◆ **RECORDS PROVIDED**:

+++++

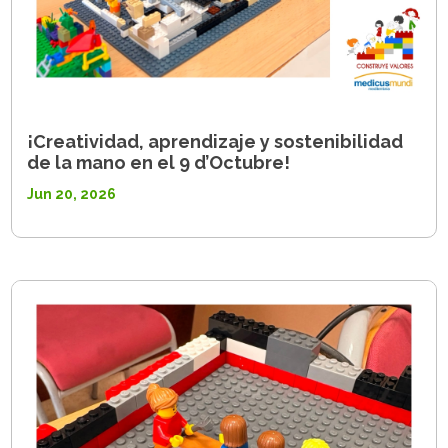
¡Creatividad, aprendizaje y sostenibilidad
de la mano en el 9 d’Octubre!
Jun 20, 2026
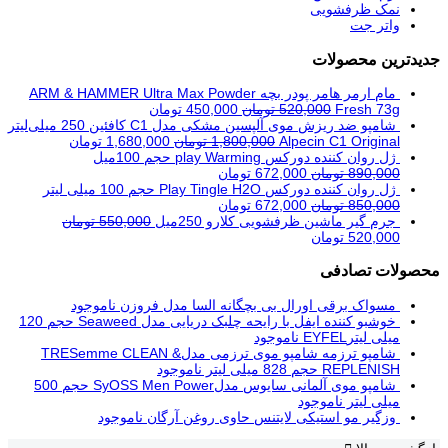
نمک ظرفشویی
واتر جت
جدیدترین محصولات
مام ارمر هامر پودر بچه ARM & HAMMER Ultra Max Powder
Fresh 73g
520,000
تومان
450,000
تومان
شامپو ضد ریزش موی آلپسین مشکی مدل C1 کافئین 250 میلی‌لیتر
Alpecin C1 Original
1,800,000
تومان
1,680,000
تومان
ژل روان کننده دورکس play Warming حجم 100میل
890,000
تومان
672,000
تومان
ژل روان کننده دورکس Play Tingle H2O حجم 100 میلی لیتر
850,000
تومان
672,000
تومان
جرم گیر ماشین ظرفشویی کلارو 250میل
550,000
تومان
520,000
تومان
محصولات تصادفی
مسواک برقی اورال بی بچگانه السا مدل فروزن
ناموجود
خوشبو کننده ایفل با رایحه چلبک دریایی مدل Seaweed حجم 120
میلی لیترEYFEL
ناموجود
شامپو ترزمه شامپو موی ترزمی مدلTRESemme CLEAN &
REPLENISH حجم 828 میلی لیتر
ناموجود
شامپو موی آلمانی سایوس مدلSyOSS Men Power حجم 500
میلی لیتر
ناموجود
وزگیر مو استیکی لایتنس حاوی روغن آرگان
ناموجود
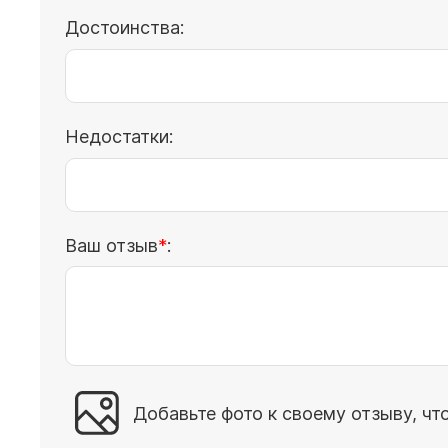
Достоинства:
Недостатки:
Ваш отзыв
:
Добавьте фото к своему отзыву, чт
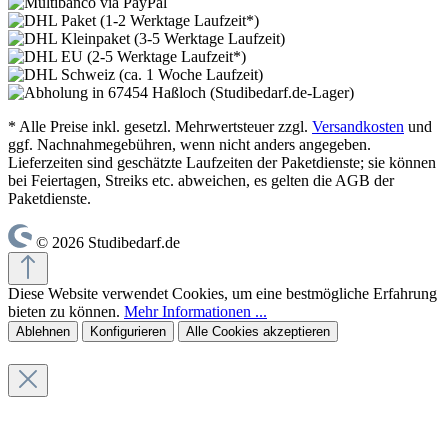
* Alle Preise inkl. gesetzl. Mehrwertsteuer zzgl.
Versandkosten
und
ggf. Nachnahmegebühren, wenn nicht anders angegeben.
Lieferzeiten sind geschätzte Laufzeiten der Paketdienste; sie können
bei Feiertagen, Streiks etc. abweichen, es gelten die AGB der
Paketdienste.
© 2026 Studibedarf.de
Diese Website verwendet Cookies, um eine bestmögliche Erfahrung
bieten zu können.
Mehr Informationen ...
Ablehnen
Konfigurieren
Alle Cookies akzeptieren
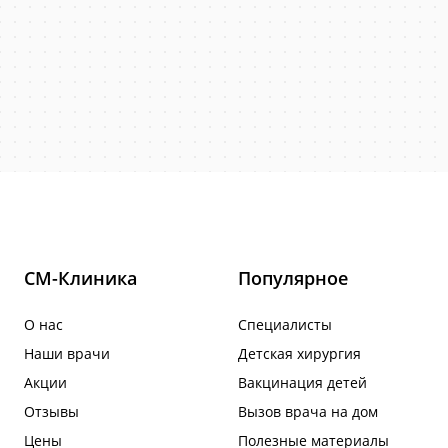
СМ-Клиника
Популярное
О нас
Специалисты
Наши врачи
Детская хирургия
Акции
Вакцинация детей
Отзывы
Вызов врача на дом
Цены
Полезные материалы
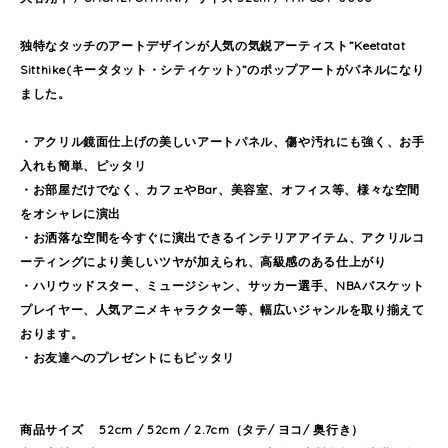
独特なタッチのアートデザインが人気の気鋭アーティスト”Keetatat
Sitthike(キータタット・シティケット)”のポップアートがパネルになり
ました。
・アクリル鏡面仕上げの美しいアートパネル、傷や汚れにも強く、お手
入れも簡単、ピッタリ
・お部屋だけでなく、カフェやBar、美容室、オフィス等、様々な空間
をオシャレに演出
・お洒落な空間を今すぐに演出できるインテリアアイテム、アクリルコ
ーティングにより美しいツヤが加えられ、高級感のある仕上がり
・ハリウッドスター、ミュージシャン、サッカー選手、NBAバスケット
プレイヤー、人気アニメキャラクター等、幅広いジャンルを取り揃えて
おります。
・お友達へのプレゼントにもピッタリ
商品サイズ 52cm / 52cm / 2.7cm（タテ/ ヨコ/ 奥行き）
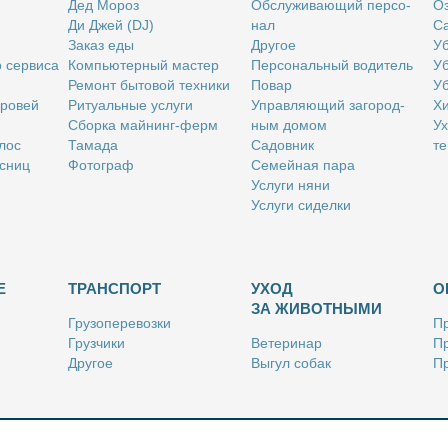
Дед Мо­роз
Об­слу­жи­ва­ю­щий пер­со­
Оз
Ди Джей (DJ)
нал
Са
За­каз еды
Дру­гое
Уб
о сер­ви­са
Ком­пью­тер­ный ма­стер
Пер­со­наль­ный во­ди­тель
Уб
Ре­монт бы­то­вой тех­ни­ки
По­вар
Уб
бро­вей
Ри­ту­аль­ные услу­ги
Управ­ля­ю­щий за­го­род­
Хи
Сбор­ка май­нинг-ферм
ным до­мом
Ух
­лос
Та­ма­да
Са­дов­ник
те
с­ниц
Фо­то­граф
Се­мей­ная па­ра
Услу­ги ня­ни
Услу­ги си­дел­ки
Е
ТРАНСПОРТ
УХОД
О
ЗА ЖИВОТНЫМИ
Гру­зо­пе­ре­воз­ки
Пр
Груз­чи­ки
Ве­те­ри­нар
Пр
Дру­гое
Вы­гул со­бак
Пр
Ку­рьер
Дру­гое
Ре
Лич­ный во­ди­тель
Ки­но­лог
Так­си
Стриж­ка жи­вот­ных
Уход за ак­ва­ри­ума­ми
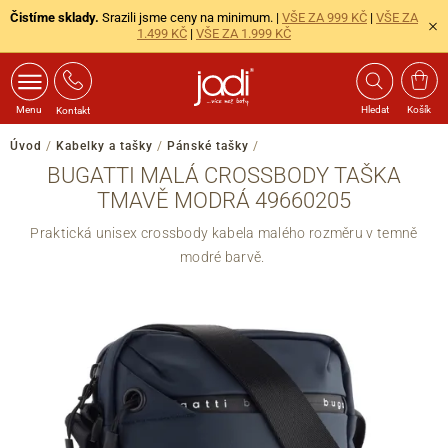
Čistíme sklady.
Srazili jsme ceny na minimum. |
VŠE ZA 999 KČ
|
VŠE ZA
1.499 KČ
|
VŠE ZA 1.999 KČ
Menu
Hledat
Košík
Kontakt
Úvod
/
Kabelky a tašky
/
Pánské tašky
/
BUGATTI MALÁ CROSSBODY TAŠKA
TMAVĚ MODRÁ 49660205
Praktická unisex crossbody kabela malého rozměru v temně
modré barvě.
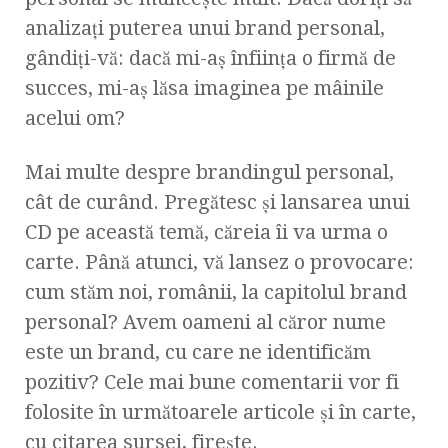
analizaţi puterea unui brand personal,
gândiţi-vă: dacă mi-aş înfiinţa o firmă de
succes, mi-aş lăsa imaginea pe mâinile
acelui om?
Mai multe despre brandingul personal,
cât de curând. Pregătesc şi lansarea unui
CD pe această temă, căreia îi va urma o
carte. Până atunci, vă lansez o provocare:
cum stăm noi, românii, la capitolul brand
personal? Avem oameni al căror nume
este un brand, cu care ne identificăm
pozitiv? Cele mai bune comentarii vor fi
folosite în următoarele articole şi în carte,
cu citarea sursei, fireşte.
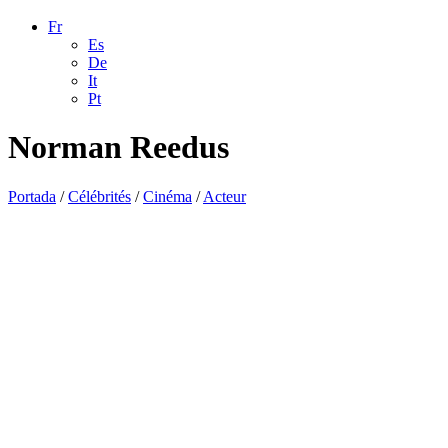
Fr
Es
De
It
Pt
Norman Reedus
Portada
/
Célébrités
/
Cinéma
/
Acteur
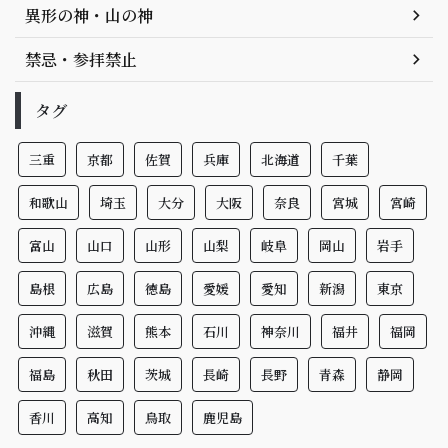
異形の神・山の神
禁忌・参拝禁止
タグ
三重
京都
佐賀
兵庫
北海道
千葉
和歌山
埼玉
大分
大阪
奈良
宮城
宮崎
富山
山口
山形
山梨
岐阜
岡山
岩手
島根
広島
徳島
愛媛
愛知
新潟
東京
沖縄
滋賀
熊本
石川
神奈川
福井
福岡
福島
秋田
茨城
長崎
長野
青森
静岡
香川
高知
鳥取
鹿児島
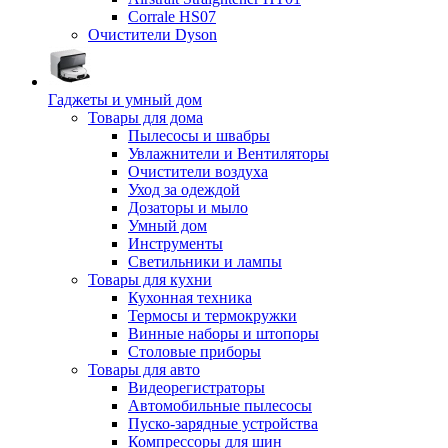
Corrale HS07
Очистители Dyson
Гаджеты и умный дом
Товары для дома
Пылесосы и швабры
Увлажнители и Вентиляторы
Очистители воздуха
Уход за одеждой
Дозаторы и мыло
Умный дом
Инструменты
Светильники и лампы
Товары для кухни
Кухонная техника
Термосы и термокружки
Винные наборы и штопоры
Столовые приборы
Товары для авто
Видеорегистраторы
Автомобильные пылесосы
Пуско-зарядные устройства
Компрессоры для шин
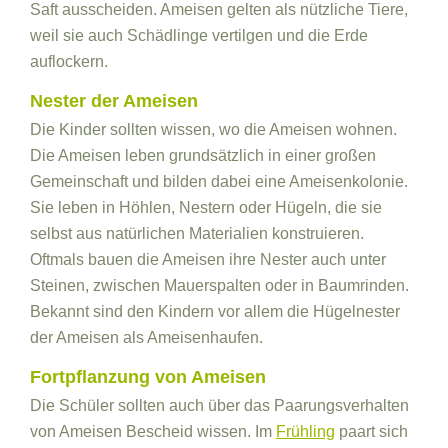
Saft ausscheiden. Ameisen gelten als nützliche Tiere,
weil sie auch Schädlinge vertilgen und die Erde
auflockern.
Nester der Ameisen
Die Kinder sollten wissen, wo die Ameisen wohnen.
Die Ameisen leben grundsätzlich in einer großen
Gemeinschaft und bilden dabei eine Ameisenkolonie.
Sie leben in Höhlen, Nestern oder Hügeln, die sie
selbst aus natürlichen Materialien konstruieren.
Oftmals bauen die Ameisen ihre Nester auch unter
Steinen, zwischen Mauerspalten oder in Baumrinden.
Bekannt sind den Kindern vor allem die Hügelnester
der Ameisen als Ameisenhaufen.
Fortpflanzung von Ameisen
Die Schüler sollten auch über das Paarungsverhalten
von Ameisen Bescheid wissen. Im
Frühling
paart sich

+++++

◆ **YOUR ASSIGNMENT**:
In the entries above, find lines with "leben" and copy each.

◆ **RESULT FOR THIS EXERCISE**:
Die Ameisen leben grundsätzlich in einer großen
Sie leben in Höhlen, Nestern oder Hügeln, die sie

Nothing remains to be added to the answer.